教育史研究と邦楽作曲の生活

一人の教育学者(日本教育史専門)が日々の動向と思索をつづる、個人的 な表現の場

発表・授業の予習をすること

2009年02月16日 20時18分37秒 | 教育研究メモ
 今日は卒論発表会でした。助教らしく(?)、会の初めから終わりまで発表を聞いておりました。
 手違いでレジュメを前週末に受け取ったので、事前にレジュメを読んでおくことができない発表が多かったです。学生の頃は、レジュメを事前に読んでから発表を聞くことは、損だと思っていました。レジュメも発表も同じ内容なので、事前に読むのに時間を使った上に、発表を聞く時間を使うのは、時間のムダだと思っていたのです。今から思うと、とてもバカなことを考えていたものです。
 いつも、発表後にいい質問(発表者の思考、または発表を聞く者の思考・理解を深めるような質問)はどうしたらできるのだろう、と考えてきました。上のような考え方をしている内は、答えなどでてきません。私は普通の人間なので、発表を一度聞いただけで、発表者の理解を超える発言などできるわけはないからです。その場で初めて聞いて、一度に内容を理解し、的確に質問する。これは、実は人並み外れた芸当だと私は思っています。ぼう大な知識量と、回数・質ともにすさまじい思考経験がなくてはできないことです。私には、まだまだできません。
 凡庸な人間が発表者の理解に近づくには、事前に時間をとってレジュメ・論文をじっくり読んでおくしかありません。
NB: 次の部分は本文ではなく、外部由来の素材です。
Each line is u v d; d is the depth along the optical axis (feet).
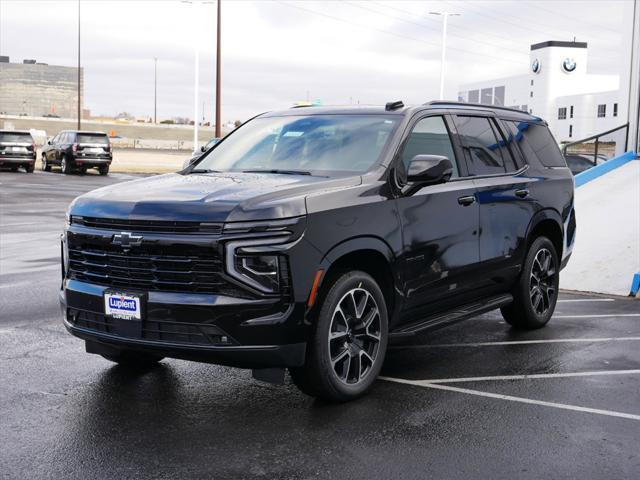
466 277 20.31
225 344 15.07
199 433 14.92
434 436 14.88
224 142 21.44
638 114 59.52
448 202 19.40
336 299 16.07
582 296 30.63
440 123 20.40
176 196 16.06
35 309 26.18
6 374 18.71
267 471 13.15
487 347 22.16
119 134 504.02
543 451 14.17
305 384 16.22
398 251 17.66
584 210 42.78
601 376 19.21
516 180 22.61
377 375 17.84
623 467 13.48
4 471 13.07
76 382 18.16
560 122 363.35
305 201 15.70
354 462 13.57
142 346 15.62
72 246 16.81
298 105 22.48
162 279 15.43
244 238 14.98
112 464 13.39
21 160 121.90
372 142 18.75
そして、いい質問をするには、発表者の言いたいことがどこにあるか理解し、自分なりの仮説をもって発表に臨むことが必要になります。こうすることによって、いい質問ができるとともに、発表テーマについて深く考えることができると思います。実際、自分で実践してみたところ、研究発表会とはここまで面白いものか、と感動しました。そして、発表を聞いていると質問が思い浮かぶようになったものです。
 ということで、事前にレジュメを受け取れなかったので、時間切れで事前に読み切れなかった発表があったのは残念でした。発表を聞くことができた人の4分の1は、時間切れで読んでこられなかったので、いい質問などとてもできませんでした。うーん、とても残念です。

 ちなみに、以上は、授業場面でも同じで、受講生(学生)が注意すべきことでもあります。恥ずかしながら、私はかつて、研究発表だけでなく授業までも、事前に予習することは損だと考えていました。最近、上記のようなことに気がついたので、予習してから授業に出るようにすると、これが面白いのなんの。気がついたのが大学院に入って随分経ってからですから、いままで何ともったいない時間の使い方をしてきたのだろうと後悔しました。
 授業を聴いて、教師に対して「こいつ何言ってんだ?訳わかんね」と思う人は、ぜひ、予習してから授業に出てみましょう。ホントに訳のわからない話をしていることもあるかもしれませんが(苦笑)、実は、聴いている自分の理解がついていっていないだけかもしれません。今まで苦行・地獄(笑)でしかなかった授業が、予習して聴けば考えが深まるいい機会になるかもしれません。自分の考えが深まることほど、楽しいことはないですよ。次の授業が待ち遠しくなるかもしれません。